甲子園の中止が決まった日。県独自の大会を信じ、練習を続けていた興南の選手たち=20日、那覇市の興南高校

 県高野連が独自の県大会開催を決めた。最後の夏となる3年生たちは「最後に力を出せる場ができてうれしい」と一様に歓迎した。一方、示された開幕の日まで練習期間が約1カ月しかないことなどに不安の声も上がった。

 春は右肩の違和感で1イニングの登板にとどまった北山のエース、仲宗根アレキサンダー海吏は「甲子園がなくなったので、最後に力を出し切れるのはうれしい」と声を弾ませた。140キロ超の直球を武器とする本格右腕は将来プロを目指している。スカウトが視察に来れば「強気で向かっていく自分の持ち味を出したい」と力を込めた。

 春に連合チームとして初めて16強入りした開邦・南部農林・辺土名・真和志。開邦の金城温大主将や真和志の仲宗根匠ら4人の3年生は1年生からチームを組んできた。同じチームで出場するかは決まっていないが、金城主将は「匠と最後にバッテリーを組みたい。8強まで行き、力を出し切って受験勉強に切り替えたい」と意気揚々と話した。

 秋は4強入りしたが、春に初戦敗退の屈辱を味わった具志川の外間琉斗主将は「今まで必死にやってきた成果が出せるのはうれしい。受験前の区切りができた」と歓迎した。ただ1カ月半にわたりチーム練習はできていない。「1カ月で動きを元に戻せるか不安はある」と漏らした。
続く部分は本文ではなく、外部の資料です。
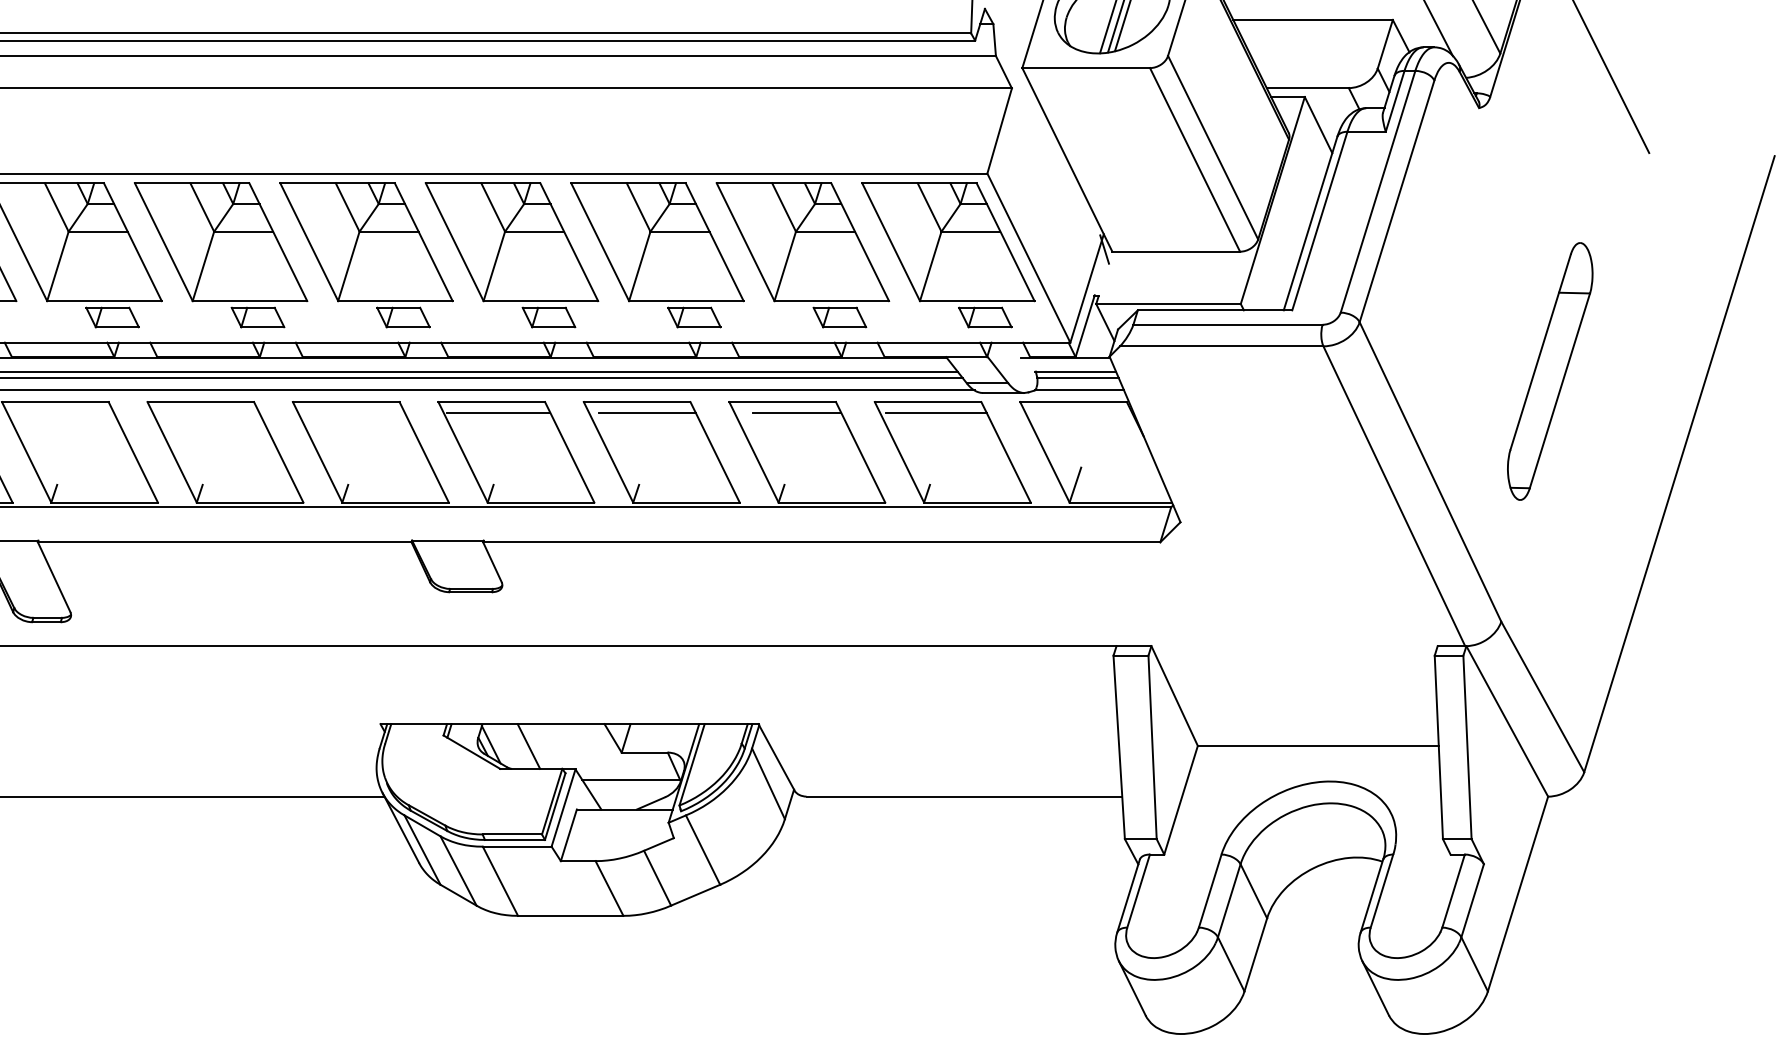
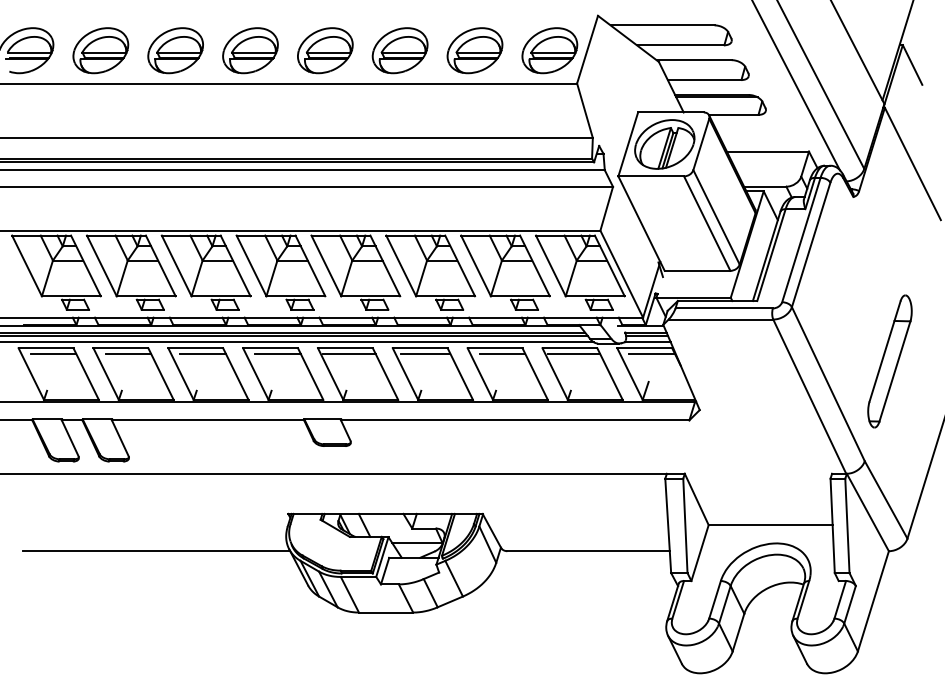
part: (1549, 371) -> (889, 361), moved
line: (70, 412) -> (128, 353), added
line: (213, 412) -> (202, 353), added
line: (359, 412) -> (277, 353), added
line: (1086, 412) -> (651, 353), added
指導者の声 前向きに受け止める 一方で「命が一番」と懸念

 高校野球の指導者からは開催を前向きに受け止める一方、「大会ができるのはうれしいが、人の命が一番大事だ」と新型コロナウイルスの感染リスクなどに懸念を示す声も聞かれた。

 昨年の県予選で優勝した沖縄尚学の比嘉公也監督は「第2波も考えると、できるだけ早い開催は大賛成だ」と話した。1カ月という準備期間の短さはあるものの「やると決まったら連続優勝を目指す。大会を大成功させたい」と開幕へ意気込みを見せた。

 日本ウェルネスを初の4強に導いた五十嵐康朗監督は学校にグラウンドがないことや梅雨で練習に支障が出ることを懸念した。それでも「大会があれば選手の気持ちは高まる」と独自大会の開催を歓迎。これまでも工夫して練習に取り組み、春も本番まで練習試合なしで4強まで勝ち進んできたとし「チームを一番良い状態にして臨みたい」と力を込めた。

 一方、感染リスクもある中での県大会開催に複雑な心境を吐露する指導者もいた。

 自主練習も含めて部活動休止期間中の指示は一切していないという指導者の一人は「3年生にとっては喜ばしいが、感染を怖がっている人もいる。高齢者など弱い立場の人がいることも考えないといけない」と課題を挙げた。